Si vous produisez une petite quantité de film plastique par semaine, c’est souvent plus simple de la placer dans les déchets résiduels.
D’évolution des comportements, il en est également question dans le domaine des déchets ménagers, assurément. «Le recyclage des papiers/cartons et du verre existe depuis plus longtemps, la technologie est très avancée. Mais il faut rappeler que pour les plastiques, le message a fortement changé en 2021, avec l’arrivée des nouveaux sacs bleus PMC», explique Valérie Bruyninckx. «Auparavant, le P de PMC, c’était les bouteilles et les flacons, puis sont arrivés de nombreux autres emballages».
Sur les seize matériaux recueillis dans les sacs bleus, on compte neuf types de plastiques, ce qui donne une idée de la diversité qui prévaut. Il n’y a pas de «plastique», mais «une grande famille» de matériaux que l’on place sous cette appellation, en réalité. Les bonnes pratiques de tri ne sont par conséquent pas encore pleinement intégrées par une bonne partie de la population. Il faudra encore un peu de temps, sans doute. «On a répété aux gens pendant 25 ans qu’on ne mettait pas de pots de yaourts ni de raviers dans les sacs bleus. On n’efface pas ça du jour au lendemain», illustre Renaud De Bruyn.
On a répété aux gens pendant 25 ans qu’on ne mettait pas de pots de yaourts ni de raviers dans les sacs bleus.
Le plastique qui n’est pas recyclé est aussi celui qui n’est pas trié, qui n’atterrit pas dans le sac PMC, en résumé. Une partie est placée dans la fraction résiduelle, une autre fait l’objet de dépôts sauvages. «Ce qui n’est pas collecté, on ne peut pas le recycler», résume-t-on chez Fost Plus.
Le recyclage n’est pas la panacée
La disparition de plastiques non recyclables, mais surtout la mise en place progressive d’un tri beaucoup plus fin devraient sans doute permettre d’atteindre de meilleurs taux. Mais en bout de course, comme le rappelle Renaud De Bruyn, il convient de garder à l’esprit que le recyclage n’est en aucun cas la panacée.
Certains emballages plastiques à usage unique ont été remplacés par d’autres, comme les sacs en papier pour les fruits et légumes dans les supermarchés. Surtout, le recyclage occasionne de la consommation d’énergie et des pertes. «Après une dizaine de cycles de recyclage, grosso modo, vous avez perdu environ la moitié de la matière de base. C’est valable pour le plastique, comme pour le verre et le métal d’ailleurs.»

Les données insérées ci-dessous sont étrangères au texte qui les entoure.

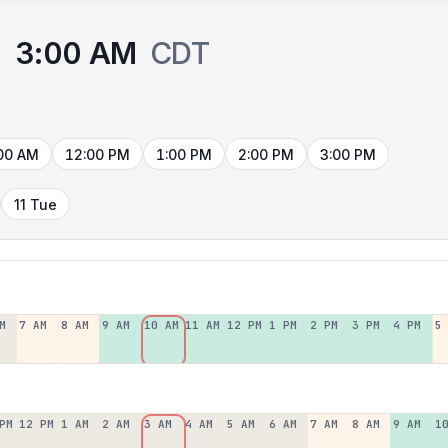
3:00 AM
CDT
00 AM
12:00 PM
1:00 PM
2:00 PM
3:00 PM
11 Tue
M
7 AM
8 AM
9 AM
10 AM
11 AM
12 PM
1 PM
2 PM
3 PM
4 PM
5
PM
12 PM
1 AM
2 AM
3 AM
4 AM
5 AM
6 AM
7 AM
8 AM
9 AM
1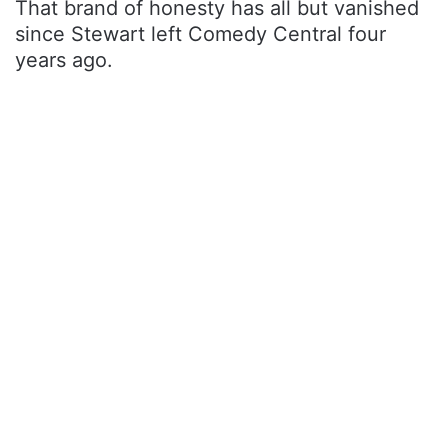
That brand of honesty has all but vanished
since Stewart left Comedy Central four
years ago.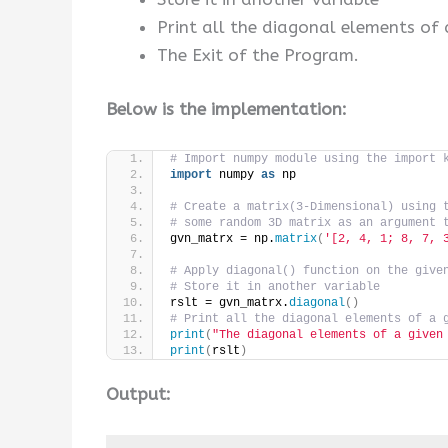
Print all the diagonal elements of 
The Exit of the Program.
Below is the implementation:
# Import numpy module using the import 
import
 numpy 
as
 np
# Create a matrix(3-Dimensional) using 
# some random 3D matrix as an argument 
gvn_matrx = np.
matrix
(
'[2, 4, 1; 8, 7, 
# Apply diagonal() function on the give
# Store it in another variable
rslt = gvn_matrx.
diagonal
()
# Print all the diagonal elements of a 
print
(
"The diagonal elements of a given
print
(
rslt
)
Output: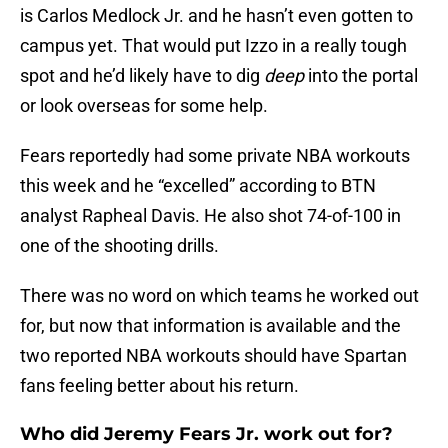
is Carlos Medlock Jr. and he hasn’t even gotten to
campus yet. That would put Izzo in a really tough
spot and he’d likely have to dig
deep
into the portal
or look overseas for some help.
Fears reportedly had some private NBA workouts
this week and he “excelled” according to BTN
analyst Rapheal Davis. He also shot 74-of-100 in
one of the shooting drills.
There was no word on which teams he worked out
for, but now that information is available and the
two reported NBA workouts should have Spartan
fans feeling better about his return.
Who did Jeremy Fears Jr. work out for?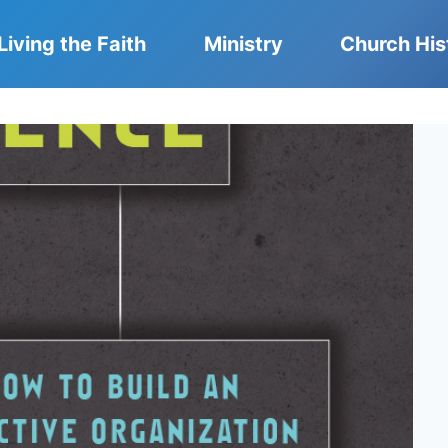
Living the Faith
Ministry
Church His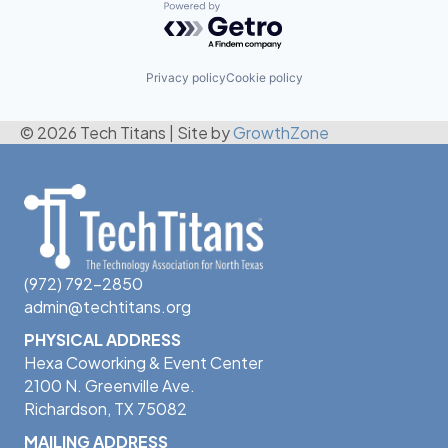
Powered by Getro.com
Privacy policy
Cookie policy
© 2026 Tech Titans
|
Site by
GrowthZone
(972) 792-2850
admin@techtitans.org
PHYSICAL ADDRESS
Hexa Coworking & Event Center
2100 N. Greenville Ave.
Richardson, TX 75082
MAILING ADDRESS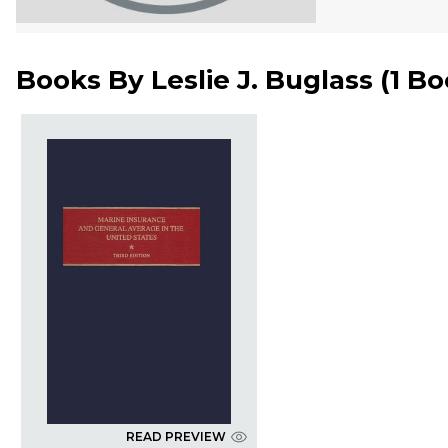
Books By
Leslie J. Buglass
(
1 B
READ PREVIEW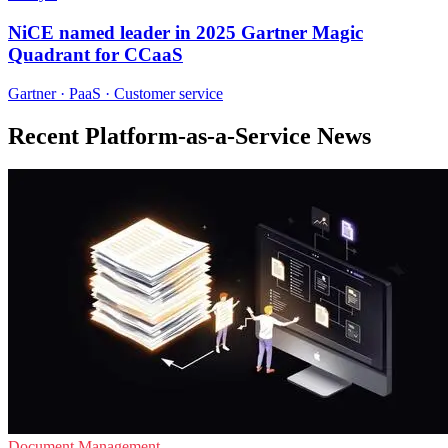
NiCE named leader in 2025 Gartner Magic
Quadrant for CCaaS
Gartner · PaaS · Customer service
Recent Platform-as-a-Service News
Document Management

Recyclés, les différents types de plastique donnent rarement un matériau de qualité similaire, au demeurant. «Avec les bouteilles en PET, on peut refaire des bouteilles en PET. Mais ce n’est pas le cas pour bien d’autres plastiques.» Les HDPE des flacons de lait ou de gel douche permettent de fabriquer des tuyaux et autres bidons, tandis que le polystyrène se transforme en divers ustensiles en plastiques, pas forcément pour l’emballage alimentaire. La circularité, souvent, se mord rapidement la queue et atteint ses limites.
Le meilleur déchet est celui qui n’existe pas, dit-on souvent. «Oui, c’est une formule éculée, mais elle reste d’actualité», insiste Renaud De Bruyn.